Avec Elomar, on découvre un Brésil qui n’est pas tropical, chatoyant, ou mélancolique : il est pierreux, poussiéreux, biblique. Loin des plages, loin du groove, c’est une musique archaïque, médiévale et austère comme un monastère perdu dans la campagne.
Elomar nait en 1937 à Vitória da Conquista, dans l’intérieur de l’État de Bahia, le Sertão, cette région semi-aride, qui deviendra à la fois la matière première et l’horizon de son œuvre. Issu d’une vieille famille, il grandit dans une fazenda. Il baigne dès l’enfance dans les mots et la musique, mais ce sont surtout les traditions orales, les récits des vaqueiros, les chants de procession, les légendes locales, qui forgent sa sensibilité.
Il se passionne pour la musique savante européenne, notamment médiévale et baroque, et les luthiers anciens. Pourtant,il ne souhaite pas devenir un compositeur académique : il veut créer une musique enracinée dans la culture populaire du Nordeste, mais traitée avec la rigueur de la musique classique, comme le fera le Quinteto Armorial.
Il suit des études d’architecture* à Salvador de Bahia, métier qu’il exercera quelques années, jusqu’ à ce que la musique prenne le dessus. Elomar vit la majeure partie de sa vie dans une ferme isolée, la Fazenda Lagoa dos Patos avec une réputation de solitaire. Il a néanmoins participé à une série de concerts cultes aux côtés de Xangai, Gerado Azevedo et Vital Faria. Edu showbiz et des médias.
Il a pris la langue du peuple, l’a frottée à la guitare savante des troubadours, et a construit une œuvre unique, à mi-chemin entre la modinha et la cantiga médiévale. Sa musique est on ne peut plus inactuelle. On est loin de la MPB urbaine, loin de la samba ou du forro, loin de la fièvre tropicaliste qui triomphent à l’époque. Il est ailleurs.

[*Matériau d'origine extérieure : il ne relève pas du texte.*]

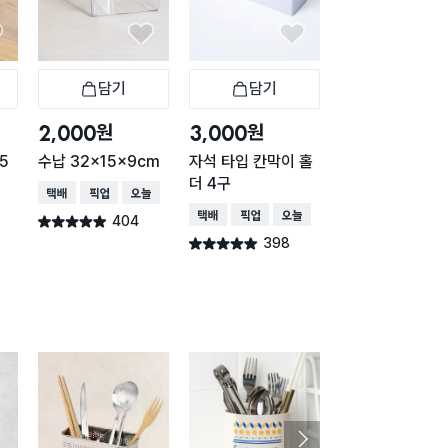
담기
담기
담기
바구니
장바구니
장바구니
장
원
원
원
2,000
3,000
2,000
5
수납 32x15x9cm
자석 타입 칸막이 홀
클리어 바구니 31
더 4구
2.7X9.6cm
택배배송
매장픽업
오늘배송
택배배송
매장픽업
오늘배송
택배배송
매장픽업
404
별점 4.9점
건 작성
398
391
별점 4.9점
별점 4.9점
건 작성
건 작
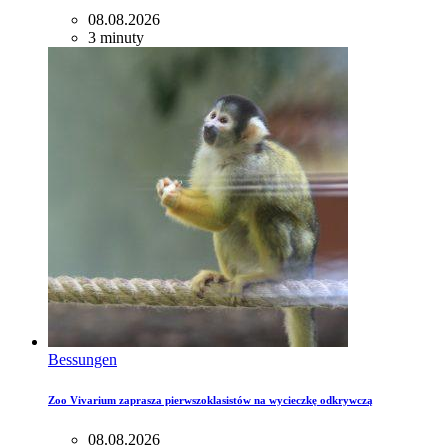
08.08.2026
3 minuty
Bessungen
Zoo Vivarium zaprasza pierwszoklasistów na wycieczkę odkrywczą
08.08.2026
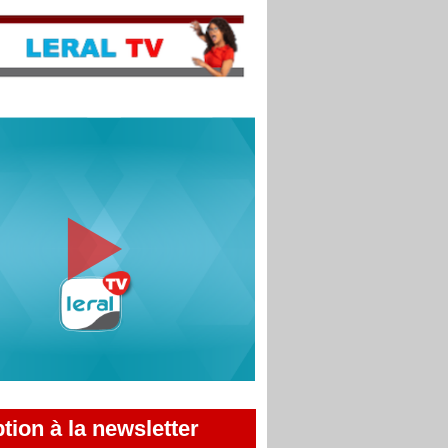
ption à la newsletter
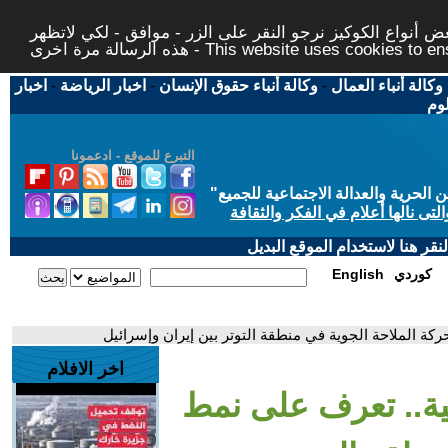
 أنواع الكوكيز نرجو النقر على الزر - موافق - لكي لاتظهر
This website uses cookies to ensure you ge
وكالة أنباء العمال
-
وكالة أنباء حقوق الإنسان
-
اخبار الرياضة
-
اخبار
لوم
التبرع للموقع - ادعمونا
حرية والعدالة الاجتماعية للجميع
"
تى نالها أعلام في الفكر والثقافة
قر هنا لاستخدام الموقع البديل
كوردي
English
كة الملاحة الجوية في منطقة التوتر بين إيران وإسرائيل
اخر الافلام
لية.. تعرف على نمط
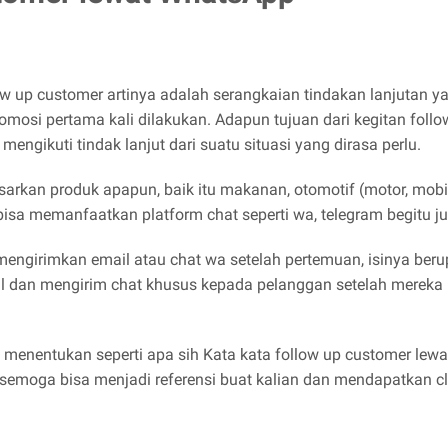
llow up customer artinya adalah serangkaian tindakan lanjuta
mosi pertama kali dilakukan. Adapun tujuan dari kegitan foll
gikuti tindak lanjut dari suatu situasi yang dirasa perlu.
rkan produk apapun, baik itu makanan, otomotif (motor, mobil)
sa memanfaatkan platform chat seperti wa, telegram begitu ju
 mengirimkan email atau chat wa setelah pertemuan, isinya be
tail dan mengirim chat khusus kepada pelanggan setelah mere
menentukan seperti apa sih Kata kata follow up customer lewa
, semoga bisa menjadi referensi buat kalian dan mendapatkan c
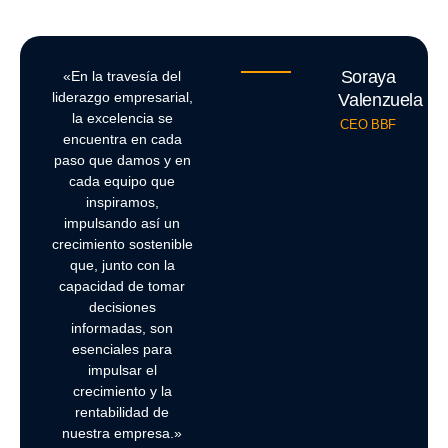
Soraya
«En la travesía del
liderazgo empresarial,
Valenzuela
la excelencia se
CEO BBF
encuentra en cada
paso que damos y en
cada equipo que
inspiramos,
impulsando así un
crecimiento sostenible
que, junto con la
capacidad de tomar
decisiones
informadas, son
esenciales para
impulsar el
crecimiento y la
rentabilidad de
nuestra empresa.»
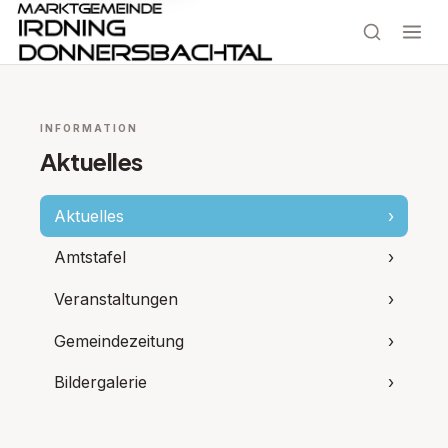
INFORMATION
Aktuelles
Aktuelles
›
Amtstafel
›
Veranstaltungen
›
Gemeindezeitung
›
Bildergalerie
›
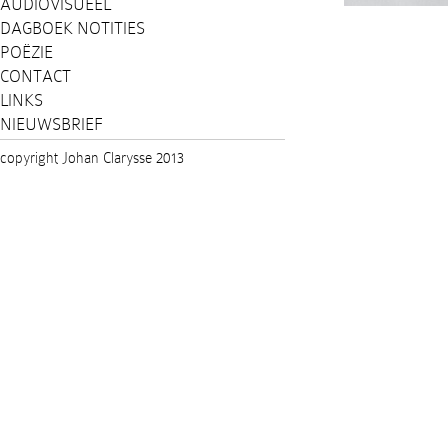
AUDIOVISUEEL
DAGBOEK NOTITIES
POËZIE
CONTACT
LINKS
NIEUWSBRIEF
copyright Johan Clarysse 2013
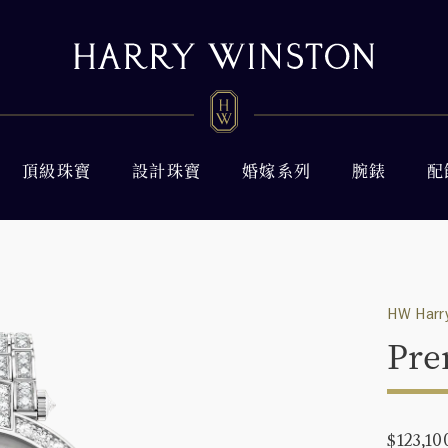
頂級珠寶
設計珠寶
婚嫁系列
腕錶
配
HW Harry
Pre
$123,10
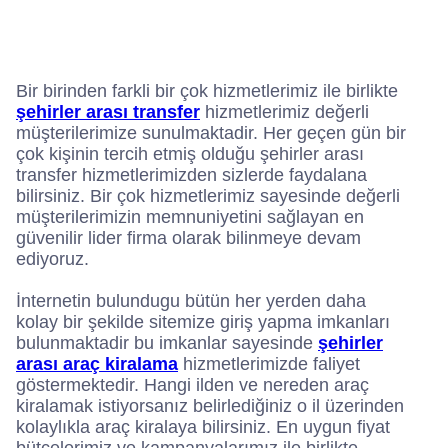
o
r
r
k
a
m
Bir birinden farkli bir çok hizmetlerimiz ile birlikte
şehirler arası transfer
hizmetlerimiz değerli
müşterilerimize sunulmaktadir. Her geçen gün bir
çok kişinin tercih etmiş olduğu şehirler arası
transfer hizmetlerimizden sizlerde faydalana
bilirsiniz. Bir çok hizmetlerimiz sayesinde değerli
müşterilerimizin memnuniyetini sağlayan en
güvenilir lider firma olarak bilinmeye devam
ediyoruz.
İnternetin bulundugu bütün her yerden daha
kolay bir şekilde sitemize giriş yapma imkanları
bulunmaktadir bu imkanlar sayesinde
şehirler
arası araç kiralama
hizmetlerimizde faliyet
göstermektedir. Hangi ilden ve nereden araç
kiralamak istiyorsanız belirlediğiniz o il üzerinden
kolaylıkla araç kiralaya bilirsiniz. En uygun fiyat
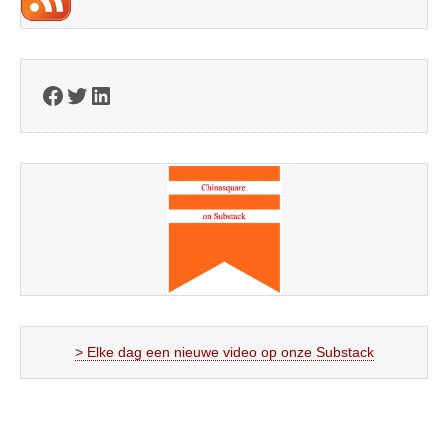
Facebook
Twitter
LinkedIn
> Elke dag een nieuwe video op onze Substack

Les textes sont des poèmes bourrés de tournures du Sertão, mais en langue littéraire. Il y est question de sécheresse, de foi, de solitude, d’amour impossible. Mais aussi de révolte, de dignité, d’un monde en train de disparaître. Il faut du temps pour entrer dans cet univers, aride inhospitalier comme peut l’être le désert. Mais une fois qu’on y est, on ne veut plus en sortir. Parce qu’on y découvre une autre idée de la beauté.
Elomar, Na Quadrada das Águas Perdidas (Discos Marcus Pereira, 1979)
*C’est amusant de voir combien sont nombreux les musiciens ayant commencé par l’architecture: Chico Buarque, João Gilberto, Tom Zé, mais aussi le Pink Floyd.